En effet, M. Domche Ngniedjo et ses frères et sœurs ont introduit un recours devant le Tribunal administratif du Centre pour solliciter la condamnation de l’Hôpital gynéco-obstétrique et pédiatrique de Yaoundé à leur payer la «modique somme» de 1,2 milliard de francs d’indemnisation «pour négligence». L’indemnisation réclamée vise à réparer le «préjudice très grave» qu’ils disent avoir subi suite au décès de leur maman. Le tribunal a entamé l’analyse du dossier le 21 juin dernier. Mais les débats ce jour-là ont uniquement porté sur la compétence du juge administratif à connaître de l’affaire.
A travers leur recours, M. Domche Ngniedjo et ses frères racontent que leur mère Elisabeth Pekam a été internée à l’Hôpital gynéco-obstétrique et pédiatrique de Yaoundé. Elle y a passé une série d’examens médicaux à la suite desquelles ses médecins traitants décidaient de l’opérer. Leur maman a ainsi subi deux opérations chirurgicales successives au bout desquelles elle a rendu l’âme. Sa mort a aussitôt mis ses enfants en colère. Les fils Pekam trouvent que le décès de leur maman trouve sa source dans la «négligence» qu’il attribue aux médecins traitants.

▸ Consignes à respecter
Recopiez fidèlement le passage du texte étudié qui commence à « A travers leur » et se termine à « aux médecins traitants. ». Appuyez-vous uniquement sur le texte étudié.

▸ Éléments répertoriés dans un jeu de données
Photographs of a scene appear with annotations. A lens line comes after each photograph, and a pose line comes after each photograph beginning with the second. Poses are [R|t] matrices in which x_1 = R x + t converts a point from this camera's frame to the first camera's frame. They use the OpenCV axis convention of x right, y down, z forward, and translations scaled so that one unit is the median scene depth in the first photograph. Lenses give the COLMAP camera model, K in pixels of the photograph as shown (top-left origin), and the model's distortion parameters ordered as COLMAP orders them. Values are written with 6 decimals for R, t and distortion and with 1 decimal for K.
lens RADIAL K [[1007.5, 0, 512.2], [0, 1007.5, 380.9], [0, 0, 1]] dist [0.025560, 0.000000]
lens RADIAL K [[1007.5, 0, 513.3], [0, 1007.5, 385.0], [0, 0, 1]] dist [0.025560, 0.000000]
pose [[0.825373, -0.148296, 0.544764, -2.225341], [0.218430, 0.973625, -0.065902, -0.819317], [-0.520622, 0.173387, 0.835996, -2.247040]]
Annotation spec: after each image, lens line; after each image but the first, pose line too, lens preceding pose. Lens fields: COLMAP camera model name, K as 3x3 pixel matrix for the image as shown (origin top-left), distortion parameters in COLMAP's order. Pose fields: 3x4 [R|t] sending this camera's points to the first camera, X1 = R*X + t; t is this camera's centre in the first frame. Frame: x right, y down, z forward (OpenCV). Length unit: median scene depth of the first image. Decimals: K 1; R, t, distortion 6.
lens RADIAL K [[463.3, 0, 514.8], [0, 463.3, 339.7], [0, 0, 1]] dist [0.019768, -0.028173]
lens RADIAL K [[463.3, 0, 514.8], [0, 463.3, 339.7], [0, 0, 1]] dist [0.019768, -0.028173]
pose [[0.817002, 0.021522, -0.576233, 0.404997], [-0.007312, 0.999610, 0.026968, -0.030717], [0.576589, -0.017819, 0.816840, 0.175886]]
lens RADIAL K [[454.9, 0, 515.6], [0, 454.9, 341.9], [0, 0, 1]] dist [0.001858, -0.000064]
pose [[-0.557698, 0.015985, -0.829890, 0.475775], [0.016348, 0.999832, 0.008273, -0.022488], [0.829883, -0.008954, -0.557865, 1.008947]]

▸ Travail réalisé
A travers leur recours, M. Domche Ngniedjo et ses frères racontent que leur mère Elisabeth Pekam a été internée à l’Hôpital gynéco-obstétrique et pédiatrique de Yaoundé. Elle y a passé une série d’examens médicaux à la suite desquelles ses médecins traitants décidaient de l’opérer. Leur maman a ainsi subi deux opérations chirurgicales successives au bout desquelles elle a rendu l’âme. Sa mort a aussitôt mis ses enfants en colère. Les fils Pekam trouvent que le décès de leur maman trouve sa source dans la «négligence» qu’il attribue aux médecins traitants.